- What the exercise asks
In the FSORT option notes, why does /U keep both lines when one key has a trailing space and the other doesn't? Answer in one to three sentences.

The /U option removes lines that have duplicate keys from the output
file. The keys must be exactly the same to be removed (unless the /C,
/+N, or /-N option is specified); e.g. if one key has a trailing space
at the end and another doesn't, neither line will be removed. Lines
that have no key (i.e. a 10-character line with a key starting in column
20) are also removed.
The /C option makes FSORT ignore case (i.e. upper case vs. lower case
letters) when comparing keys. This affects both the sort order and the
removal of lines with duplicate keys.
The /T option makes FSORT display status information as it sorts. You
can use this option to help understand how FSORT works, or to determine
what's happening when an error occurs.
FSORT sometimes creates temporary work files while it's working, and
then deletes them when it's finished. FSORT examines the FSTEMP
environment variable to determine the drive and directory to use for
these files. You can specify multiple locations by separating each path
with a semicolon. E.g. to direct FSORT to use the TEMP directory of the
E: drive, and then (if more space is needed) the root directory on the
D: drive, enter the command:
set FSTEMP=E:\TEMP;D:\
before running FSORT. If FSORT can't create and read a file in a
directory specified in the environment variable, it will terminate when
it tries to use that directory. If FSORT doesn't find FSTEMP, it looks
for the TEMP or TMP variables. If these aren't found (or if the disks
specified don't have enough space), FSORT uses the root directory of the
hard or network disks on your system as needed. Note that it's not
necessary to specify these environment variables, but it's useful when
you want FSORT to use the fastest drive available.

- Provided information
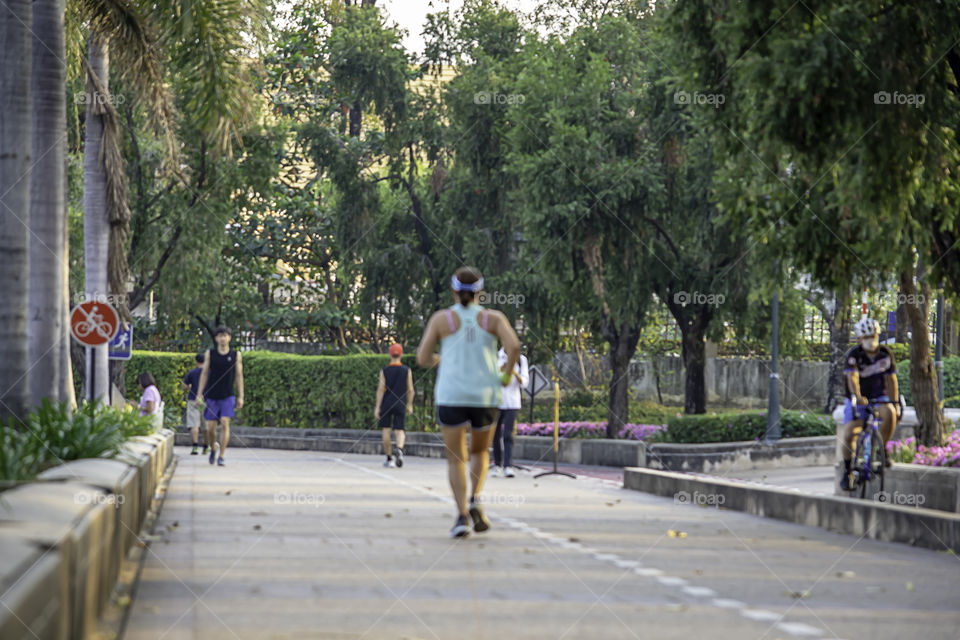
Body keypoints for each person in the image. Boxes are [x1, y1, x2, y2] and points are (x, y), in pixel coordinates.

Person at [417, 266, 521, 538]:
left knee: (455, 459)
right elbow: (515, 346)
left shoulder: (442, 320)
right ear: (480, 293)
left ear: (453, 291)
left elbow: (422, 358)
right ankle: (475, 498)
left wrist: (441, 360)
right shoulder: (493, 318)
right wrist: (507, 374)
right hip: (485, 396)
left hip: (451, 395)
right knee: (480, 453)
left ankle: (461, 515)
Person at [839, 317, 900, 491]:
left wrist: (894, 402)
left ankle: (881, 449)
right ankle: (848, 470)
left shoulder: (885, 354)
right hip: (857, 398)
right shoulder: (854, 355)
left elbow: (891, 379)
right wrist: (858, 396)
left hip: (879, 396)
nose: (870, 340)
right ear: (859, 339)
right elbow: (853, 377)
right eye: (865, 337)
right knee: (849, 434)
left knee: (890, 413)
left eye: (872, 335)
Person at [197, 326, 244, 467]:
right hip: (212, 395)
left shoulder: (236, 355)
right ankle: (213, 447)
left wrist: (241, 396)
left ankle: (222, 455)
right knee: (211, 429)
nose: (223, 338)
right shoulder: (210, 354)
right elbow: (204, 374)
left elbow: (239, 376)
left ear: (229, 338)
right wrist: (200, 393)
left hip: (227, 395)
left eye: (225, 335)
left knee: (225, 423)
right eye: (220, 336)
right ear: (216, 339)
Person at [375, 343, 414, 468]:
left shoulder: (384, 371)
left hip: (387, 403)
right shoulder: (406, 370)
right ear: (401, 354)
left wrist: (377, 407)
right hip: (400, 403)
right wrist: (410, 404)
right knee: (400, 429)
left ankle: (389, 458)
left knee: (386, 430)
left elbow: (381, 389)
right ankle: (400, 449)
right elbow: (411, 390)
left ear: (389, 354)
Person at [492, 345, 529, 477]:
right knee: (495, 435)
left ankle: (508, 466)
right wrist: (501, 369)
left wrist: (514, 372)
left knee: (508, 434)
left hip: (513, 401)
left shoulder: (521, 359)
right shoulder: (496, 356)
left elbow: (525, 382)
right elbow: (490, 378)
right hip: (497, 401)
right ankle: (497, 465)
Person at [182, 353, 206, 455]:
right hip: (207, 400)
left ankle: (195, 446)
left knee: (194, 424)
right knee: (206, 425)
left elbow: (184, 387)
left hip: (193, 400)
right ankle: (206, 446)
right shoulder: (210, 372)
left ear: (196, 361)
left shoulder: (191, 373)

- Answer area
The /U option removes a line only when its key is exactly the same as another line's key, unless the /C, /+N, or /-N option is specified. A trailing space makes one key differ from the other, so neither line is removed.